For trial lawyers, future litigation might not focus so heavily on auto accident, slip-and-fall and medical malpractice cases. Plaintiffs attorneys are finding new business by taking on lawsuits in which clients claim to have been hurt - financially or otherwise - through data breaches.
With hospitals pushing to put patient records into electronic form, all it takes is one lost laptop or a single data security lapse - and the personal information of tens of thousands of people is exposed to a vast audience. According to the federal Department of Health and Human Services, the personal medical data for more than 11 million people may have been exposed improperly during the past two years.
One of those exposures happened in Connecticut in 2009, when Health Net failed to safeguard personal health information for 1.5 million members in the state. The company was fined $375,000 by the state Attorney General's Office, even though Health Net officials insisted none of the information was used for ill gotten gains.
Some financial institutions have had similar problems. Attorney Michael A. Stratton, of New Haven's Stratton Faxon, is involved in two class actions filed in New Haven seeking damages from banks accused of mishandling banking and personal information of customers. One case involves the Bank of New York Mellon, which lost data tapes containing account information for about 4.5 million people, including 500,000 customers of People's United Bank of Bridgeport.
Lawsuits are certain to follow when private health or financial information gets lost or stolen. But in Connecticut and other states, plaintiffs lawyers concede that valuation of these cases is still a big unknown. "Unless someone had done something sloppy, I just don't know what the damages would be," said attorney Ira Grudberg, of New Haven.
While health-related privacy cases as class actions is untested territory, attorneys say new law will be made in the next few years. That means attorneys and the courts will be dealing with issues of first impression. "You read about this all the time, where there are concerns about a breach of information," said attorney Chris Benard, at Koskoff Koskoff & Bieder in Stamford. He has not seen a case of that nature yet, "through the grapevine," but he and others are watching.
Across the country, in California, a flurry of privacy data breach actions have been filed targeting hospitals, medical services and a health insurance company. One proposed class action against Santa Rosa Memorial Hospital, in Santa Rosa, Calif., and its parent, St. Joseph Health System, accuses the hospital system of violating California's strict medical information privacy laws.
Deanna DeBaeke, a named plaintiff in the case, claims she is one of 31,800 patients whose information was left unprotected by St. Joseph Health System. The hospital confirmed that DeBaeke's personal information, including lab results, was available to anyone who wanted to look at it for months. The hospital offered a year of free credit monitoring services, but no monetary relief. Since then, law firms have responded.

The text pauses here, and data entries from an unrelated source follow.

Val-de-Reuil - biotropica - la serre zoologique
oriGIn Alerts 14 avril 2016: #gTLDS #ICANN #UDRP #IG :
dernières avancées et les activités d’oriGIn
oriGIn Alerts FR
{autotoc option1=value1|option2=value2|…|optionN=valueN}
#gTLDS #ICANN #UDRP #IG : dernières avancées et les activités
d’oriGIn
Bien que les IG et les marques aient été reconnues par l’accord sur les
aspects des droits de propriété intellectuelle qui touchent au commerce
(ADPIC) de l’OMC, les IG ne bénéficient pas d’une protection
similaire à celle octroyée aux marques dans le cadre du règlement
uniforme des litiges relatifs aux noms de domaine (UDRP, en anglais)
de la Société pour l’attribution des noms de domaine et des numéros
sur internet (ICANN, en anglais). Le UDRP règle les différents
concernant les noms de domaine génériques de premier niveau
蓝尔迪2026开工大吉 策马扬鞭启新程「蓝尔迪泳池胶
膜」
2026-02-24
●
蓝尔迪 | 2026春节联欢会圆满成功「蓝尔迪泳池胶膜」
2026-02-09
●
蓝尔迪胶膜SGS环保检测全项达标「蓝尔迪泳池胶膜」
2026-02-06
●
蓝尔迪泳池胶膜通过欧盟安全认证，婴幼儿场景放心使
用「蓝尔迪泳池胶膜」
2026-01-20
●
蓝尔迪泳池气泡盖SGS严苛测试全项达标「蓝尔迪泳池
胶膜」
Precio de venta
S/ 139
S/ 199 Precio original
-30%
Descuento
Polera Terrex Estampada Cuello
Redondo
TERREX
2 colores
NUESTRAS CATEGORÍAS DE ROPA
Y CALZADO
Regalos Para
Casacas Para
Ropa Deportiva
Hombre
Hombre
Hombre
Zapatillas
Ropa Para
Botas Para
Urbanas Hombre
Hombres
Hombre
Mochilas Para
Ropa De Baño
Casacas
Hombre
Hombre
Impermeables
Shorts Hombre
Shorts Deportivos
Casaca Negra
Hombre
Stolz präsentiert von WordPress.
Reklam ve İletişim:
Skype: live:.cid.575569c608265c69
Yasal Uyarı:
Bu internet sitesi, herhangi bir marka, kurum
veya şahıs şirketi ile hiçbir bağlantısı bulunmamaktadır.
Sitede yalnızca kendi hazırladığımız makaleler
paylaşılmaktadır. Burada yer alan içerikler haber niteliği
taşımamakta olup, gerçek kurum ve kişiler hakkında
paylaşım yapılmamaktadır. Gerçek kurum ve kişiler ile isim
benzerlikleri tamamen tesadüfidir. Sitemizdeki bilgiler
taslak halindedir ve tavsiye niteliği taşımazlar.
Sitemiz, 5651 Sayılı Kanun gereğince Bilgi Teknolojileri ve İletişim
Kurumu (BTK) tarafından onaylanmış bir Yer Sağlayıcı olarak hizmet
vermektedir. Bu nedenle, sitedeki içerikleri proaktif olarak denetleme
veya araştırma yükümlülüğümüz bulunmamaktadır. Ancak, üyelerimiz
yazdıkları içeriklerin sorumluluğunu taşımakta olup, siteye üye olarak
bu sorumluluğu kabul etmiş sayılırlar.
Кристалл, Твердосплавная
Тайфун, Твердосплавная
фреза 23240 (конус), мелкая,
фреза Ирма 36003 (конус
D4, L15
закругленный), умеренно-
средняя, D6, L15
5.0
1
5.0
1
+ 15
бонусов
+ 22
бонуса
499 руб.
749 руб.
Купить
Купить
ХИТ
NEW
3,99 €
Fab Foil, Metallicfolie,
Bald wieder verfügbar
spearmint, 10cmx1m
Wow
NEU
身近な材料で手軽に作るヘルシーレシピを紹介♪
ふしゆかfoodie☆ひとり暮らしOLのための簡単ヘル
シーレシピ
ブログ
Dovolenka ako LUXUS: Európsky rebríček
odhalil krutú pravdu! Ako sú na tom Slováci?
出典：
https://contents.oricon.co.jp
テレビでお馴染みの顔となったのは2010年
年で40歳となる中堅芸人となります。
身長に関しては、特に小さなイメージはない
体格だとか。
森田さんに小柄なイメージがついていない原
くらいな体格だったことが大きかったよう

"The privacy data breach area offers some new opportunities to expand the types of cases that we're handling," said Eric Grover, partner at the seven-lawyer California law firm Keller Grover. "When we saw the scope of what was happening, and the number of breaches that have occurred across the country in recent years, we saw that this was not a unique circumstance, and we should educate ourselves about the subject matter."
A number of other California plaintiffs firms see the potential for big money in the health care arena. Several firms are behind class actions filed against Health Net of California, Sutter Health and Stanford University Hospital - all involving the mishandling of personal data.
The right to confidentiality of medical records and information is governed by state and federal laws. The federal Health Insurance Portability and Accountability Act of 1996 (HIPAA) governs the protection and release of health care information by most hospitals and health care providers.
The case against Health Net of Connecticut, in which the fine was levied in a settlement with the Connecticut Insurance Commission, is still being discussed in relation to the California cases. "We can learn two things there," said attorney Jeffrey Cereghino, of Ram, Olson, Cereghino & Kopcyznski, who is co-lead counsel in the Health Net and Sutter cases in California. "Health Net had this problem before, and there's a pattern of behavior - that's always going to resonate with a jury - and second, there was a sufficient basis for the Connecticut AG's office to assess a penalty."
The Recorder, a San Francisco-based legal newspaper with the same corporate parent as the Connecticut Law Tribune, contributed to this report.